First. That he never used any part of the Baird estate to pay Ms own debts, and that he owed it nothing.

Second. That he had not, at that time, made any formal transfer or delivery of the policy to it or to any one for it.

This shows that the written transfer now upon the policy must have been antedated with a motive. It is clear, from the examination, that the defendant controlled the policy at the time the proceeding was commenced; that he had made no such appropriation of it to the estate as would effectuate a legal transfer thereof, under the cases cited. What he did, after the proceeding was commenced, cannot excuse him, as these were acts of contempt to the process of the court which cannot be received as justifying any disposition of the policy in fraud of the law. The defendant cannot urge a present incapacity to deliver caused by his own misconduct. There was no disputed question of title at the time of the examination ; no legal transfer or assignment had then been made or delivered, which put the title in conflict or even in fault What has occurred since was clearly an effort to prefer the successor in office of the Baird estate to the plaintiff. The defendant had a perfect right to do this, if he had done it before the plaintiff’s lien on the policy as a judgment creditor had attached by force of these proceedings, but he had no power to do it afterward for the mere purpose of defeating the proceeding and rendering the further action of the court nugatory. The motion for a re-argument must, therefore, be denied, and the order made by Judge Ehrlich directing the delivery over of the policy allowed to stand. No costs.

On an application for a stay in the above matter pending appeal the following opinion was filed January 6, 1890:

McAdam, Ch. J.

J.—The supplementary proceeding instituted by warrant was in the nature of an equitable proceeding in rem to reach the policy of insurance the defendant refused to deliver over, and no injunction was needed so far as the defendant was to be affected by the proceeding. The rule is that “ during the pendency of an equitable suit, neither party to the litigation can alienate the property in dispute so as to affect the rights of his opponents.” This brief proposition in reality contains the entire doctrine. 2 Pom. Eq. Jur., § 633.

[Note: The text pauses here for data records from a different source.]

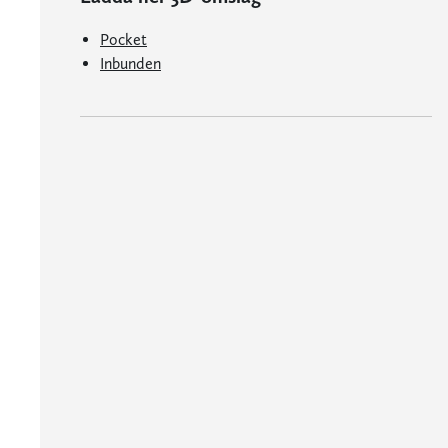
Pocket
Inbunden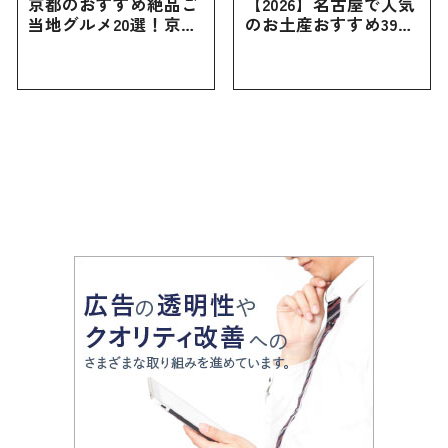
京都のおすすめ絶品ご
【2026】名古屋で人気
当地グルメ20選！京都
のお土産おすすめ39選
にしかない名物から人
｜定番のお菓子から名
気の名店17選も紹介
古屋限定・おしゃれな
お土産・ばらまき用ま
で幅広く紹介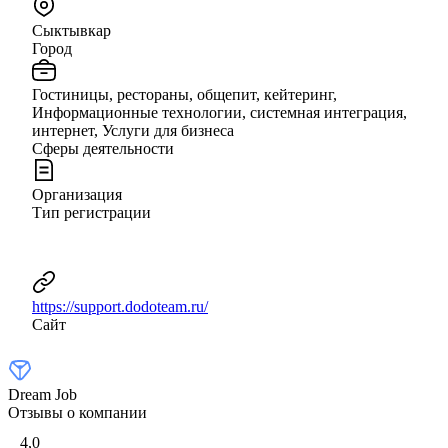
Сыктывкар
Город
Гостиницы, рестораны, общепит, кейтеринг,
Информационные технологии, системная интеграция,
интернет, Услуги для бизнеса
Сферы деятельности
Организация
Тип регистрации
https://support.dodoteam.ru/
Сайт
Dream Job
Отзывы о компании
4,0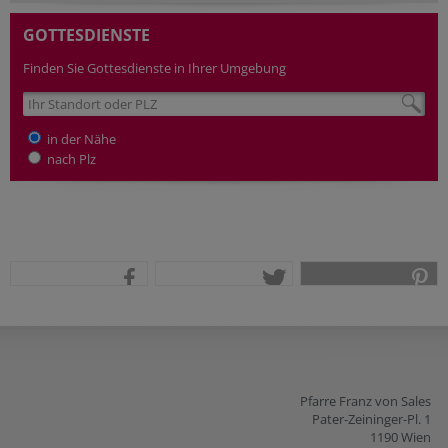
GOTTESDIENSTE
Finden Sie Gottesdienste in Ihrer Umgebung
in der Nähe
nach Plz
teilen
tweet
pin it
Pfarre Franz von Sales
Pater-Zeininger-Pl. 1
1190 Wien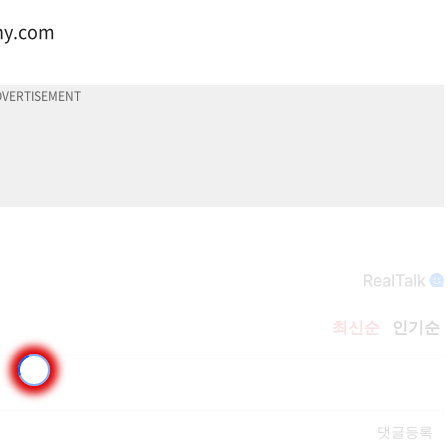
ny.com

An interest acquired in the subject matter of a suit pending is so far considered a nullity that it cannot avail against the plaintiff's title. Murray v. Lylburn, 2 Johns. Ch., 445. The reason of the rule is that, if a transfer of interest pending a suit were allowed to affect the proceedings there would be no end to the litigation ; for, as soon as a new party was brought in, he might transfer to another, and render it necessary to bring that other before the court, so that a suit might be interminable.

For these reasons it must be apparent that an appeal can do the defendants but little good, as the transfer of the policy pending the proceeding is unavailing to the defendant. If he will procure a cancellation of the illegal transfer and deposit the policy in court within five days, according to § 1328 of the Code, or within that time gives a written undertaking in $300, pursuant to § 1329 thereof, a stay pending the appeal will be granted; otherwise the application for a stay will be denied, with ten dollars costs.